Koronavirüs afetini dünya bir şekilde aşar. Zaten baharla birlikte etkisi azalır, yazın da kaybolur gider.
Gitmese de aşısı falan bulunur. Kaldı ki Çin'de bile panik bitti, hayat yavaş yavaş normale dönüyor.
Zaten virüsten çok şüyuu etkili oldu. Yani, medya üzerinden kopartılan heyula.
Zira, diğer salgınlarla verili karşılaştırılması yapıldığında manzaraı umumiye daha vahim değil.
Bize gelince, malumunuz, henüz ilk vaka yeni görüldü.
Sağlık Bakanımız da Allah'ı var ilk günden beri çok iyi sınav veriyor. Ayrıca, hastanelerimiz, hekimlerimiz, sağlık alt yapımız birçok ülkenin imreneceği düzeyde.
Hülasa, Koronavirüs sıkıntısını diğer ülkelere nazaran çok daha kolay aşarız.
O kafayı ne yapacağız, mesele orda.
O kafa dediğim, "RAND tipi muhalefet."
***
Biliyorsunuz, Sağlık Bakanımız geçen gün gece yarısı şeffaflık ilkesi doğrultusunda ilk Koronavirüs vakasını açıklaması üzerine adı lazım değil bir CHP milletvekili şu tweeti attı: "IMF koronavirus salgınında zarar gören düşük gelirli ve gelişmekte olan ülkelere yardım için 50 milyar dolar paket hazırladı. Dünya Bankası da pazartesi aynı amaçla 12 milyar dolar hazır ettiğini duyurdu. Ve saat 00:30 Sağlık Bakanı açıklama yapıyor..."
Bu külyutmaz bir de, "Ne tesadüf" diyerek dalga geçmeye çalışmış, iyi mi?
Aynı kafayla malul nicesi de kaç gündür sosyal medya üzerinden, "Koronavirüsten yüzlerce ölü var ama saklıyorlar" diye panik havası oluşturmaya çalışmıştı.
Vaka açıklanınca "saklıyorlar" söyleminden anında tornistan edip "paranın peşindeler" demeye getirdiler.
Sağlık Bakanımızın söz konusu açıklamasından 7 gün önce mezkur kuruluşların Koronavirüs salgınıyla mücadele için kaynak ayırdığı şappadak yüzlerine vuruldu.
Utandılar mı?
Hayır. "RAND tipi muhalefetin" tarzı bu. Mesela, Yeni Samanyolu TV'nin (FOX TV) algı operatörü Portakal'ın haberciliği baştan sona böyle.

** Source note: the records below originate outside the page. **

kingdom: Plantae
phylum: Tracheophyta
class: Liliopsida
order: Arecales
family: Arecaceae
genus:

Külyutmaz edalarla her akşam hakikati çarpıtıp zokayı bi güzel yediriyor mankurtlara.
***
Sağlık Bakanımız paniğe neden olmasın diye vakanın yerini açıklamayınca Sözcü gazetesi yazarı da şöyle şavulladı: "Virüsün hangi şehirde çıktığını yazmak da MİT kanunu'na aykırı mı acaba? Hangi şehirde olduğunu yazarsak tutuklayacak mısınız mesela?.."
En çok okunan yazarçizerlerinin bakış açısı bu maalesef.
Cumhurbaşkanımız Erdoğan ve AK Parti'ye karşı 2011'den itibaren sistemli şekilde zerk edilen kin ve nefretin tahribatı bünyeden bünyeye değişiyor.
İpten kazıktan kopmuş ağzı bozuk Engin gibi bazen hakarete dönüşüyor bazen de böyle Koronavirüs üzerinden kepaze yalanlara.
Bakalım "RAND tipi muhaliflerimiz" Suudi Arabistan ve Fransa'da görülen "seviyeye" ne zaman ulaşacaklar.
Koronavirüsün Türk yapımı biyolojik silah olduğunu iddia etmişler ya onu diyorum.
"Türk yapımı" yerine AK Parti veya Erdoğan yapımı deselerdi, Can Ataklı'dan Nevşin Mengü'ye kadar birçok muhalif hiç zaman kaybetmeden üzerine atlardı.